Menurut teks tentang History of Java Museum, aplikasi apa yang kini tengah dikembangkan oleh museum tersebut?

======== Teks yang Diberikan

Bila membaca History of Java, sebagian kalangan
akan mengasumsikannya dengan buku karya Sir Thomas Stamford Raffles yang memang
menjadi literasi awal dunia internasional terhadap kesejarahan pulau Jawa.
Meski kini telah banyak perkembangan pengetahuan
kesejarahan di Jawa termasuk penemuan penemuan baru artefak yang membuat
kesejarahan Jawa lebih update, buku Raffles memang terbaca sangat komprehensif
dan cerdas.
History of Java Museum meski tak memiliki kaitan
langsung dengan buku Raffles ini, memiliki tujuan untuk menjadi wahana khasanah
sejarah yang sama komprehensifnya dengan Raffles.
Tanpa meninggalkan misi utama edukasi dan literasi
kesejarahannya, bahkan History of Java Museum juga bermaksud menjadikan museum
yang oleh sebagian masyarakat Indonesia adalah tempat yang membosankan dan
menyeramkan, menjadi sebuah wahana edukasi yang menarik dan up to date.
Mengunjungi History of Java Museum, maka kita akan
diajak untuk mengerti mengenai Jawa, masyarakat Jawa, Sejarah Jawa, dan
Budayanya. Betapa bangsa ini ternyata sangat toleran, pemberani sekaligus
memiliki cita rasa budaya yang tinggi dalam kehidupan semestanya.
Di awal, pengunjung diajak melihat sekilas secara
audio visual bagaimana terbentuknya pulau Jawa hingga masyarakat yang ada di
pulau Jawa. Kemudian pengunjung bisa melihat koleksi museum dengan artefak
artefak sejarahnya.
Yang menarik, pengunjung akan didampingi story
teller museum yang akan menerangkan dengan menarik mengenai konten museum dan
sejarahnya. Tak hanya itu, History of Java Museum, seperti juga museum-museum
D’topeng Group yang lain, juga dilengkapi dengan Augmented Reality yang bisa
dimanfaatkan pengunjung untuk ber-swafoto. Pemanfaatan teknologi juga dilakukan
dalam bentuk aplikasi Augmented Story Teller yang kini tengah dikembangkan oleh
History of Java Museum.
Di dalam zona koleksi sendiri, terdapat Pavilyun
Karaton, yang akan menampilkan koleksi dan Bilingual Education Board mengenai
Keraton Kasunanan Surakarta, Keraton Kesultanan Jogjakarta, Pura Mangkunegaran
dan Pura pakualaman.
Setelah zona koleksi yang juga dimeriahkan dengan
musik tradisi secara berkala, pengunjung akan memasuki zona diorama, di mana
pengunjung kembali bisa merasakan secara interaktif hal hal menarik di masa
lampau di pulau jawa, sekaligus ber-swafoto di 3D interactive board.

================
======== Data yang Disediakan

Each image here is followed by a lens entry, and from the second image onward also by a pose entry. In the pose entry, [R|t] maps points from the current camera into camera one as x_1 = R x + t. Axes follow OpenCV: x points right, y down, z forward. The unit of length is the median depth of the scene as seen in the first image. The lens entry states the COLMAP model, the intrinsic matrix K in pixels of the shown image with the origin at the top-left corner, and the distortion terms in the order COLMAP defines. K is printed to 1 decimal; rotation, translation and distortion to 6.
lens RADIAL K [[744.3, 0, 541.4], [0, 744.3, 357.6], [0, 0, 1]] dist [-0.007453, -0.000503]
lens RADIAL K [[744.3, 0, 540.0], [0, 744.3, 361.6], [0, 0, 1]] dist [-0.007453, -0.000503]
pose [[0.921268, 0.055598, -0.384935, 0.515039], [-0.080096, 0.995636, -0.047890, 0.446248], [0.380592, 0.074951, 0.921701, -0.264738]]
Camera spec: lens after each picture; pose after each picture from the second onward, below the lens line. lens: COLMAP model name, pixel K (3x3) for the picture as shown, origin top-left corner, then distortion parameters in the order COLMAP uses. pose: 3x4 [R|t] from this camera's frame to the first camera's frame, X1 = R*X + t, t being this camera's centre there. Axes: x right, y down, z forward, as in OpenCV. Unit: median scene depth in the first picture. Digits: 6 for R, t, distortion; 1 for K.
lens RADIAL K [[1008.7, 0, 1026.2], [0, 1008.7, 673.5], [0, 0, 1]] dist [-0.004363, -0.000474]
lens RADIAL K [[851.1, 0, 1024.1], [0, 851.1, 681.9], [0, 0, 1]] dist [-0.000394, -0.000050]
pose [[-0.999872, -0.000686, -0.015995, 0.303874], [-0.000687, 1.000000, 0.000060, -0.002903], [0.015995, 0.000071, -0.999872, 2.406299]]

================
======== Data yang Disediakan

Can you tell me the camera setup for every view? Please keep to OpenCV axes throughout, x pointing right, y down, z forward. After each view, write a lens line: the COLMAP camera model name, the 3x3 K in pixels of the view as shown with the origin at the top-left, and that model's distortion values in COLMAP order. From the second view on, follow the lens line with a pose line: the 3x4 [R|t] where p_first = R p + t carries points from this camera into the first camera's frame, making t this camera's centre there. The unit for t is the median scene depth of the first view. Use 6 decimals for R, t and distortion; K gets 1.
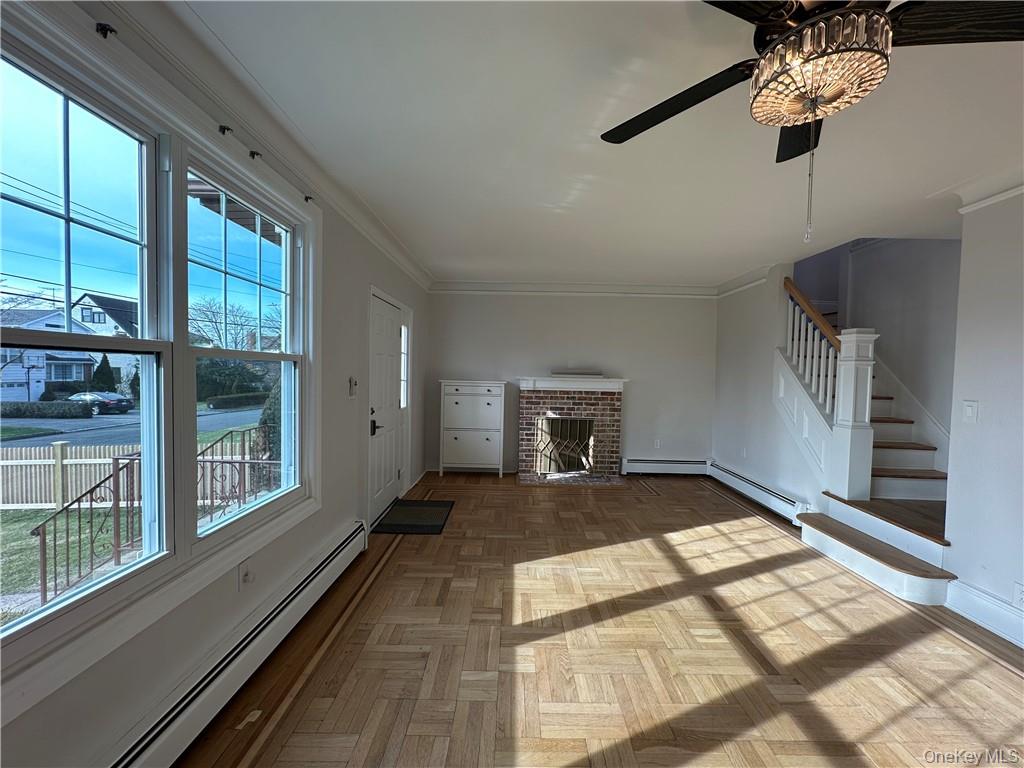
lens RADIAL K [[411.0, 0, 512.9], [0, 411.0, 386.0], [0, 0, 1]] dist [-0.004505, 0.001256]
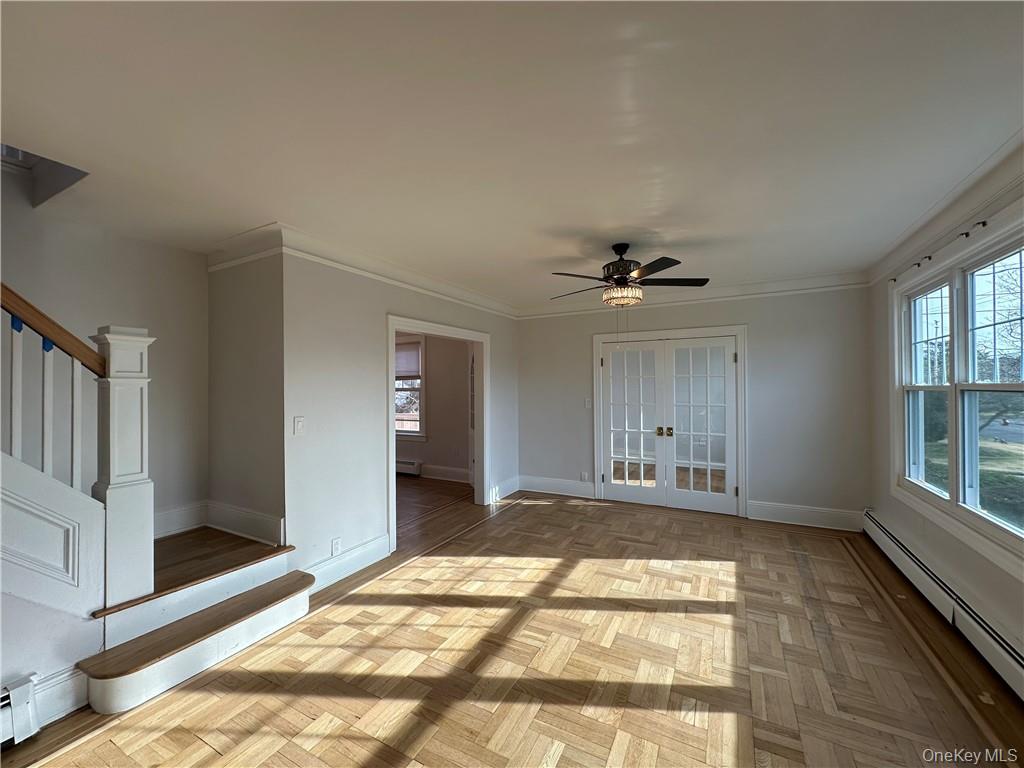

================

● Tugas Selesai
Aplikasi Augmented Story Teller.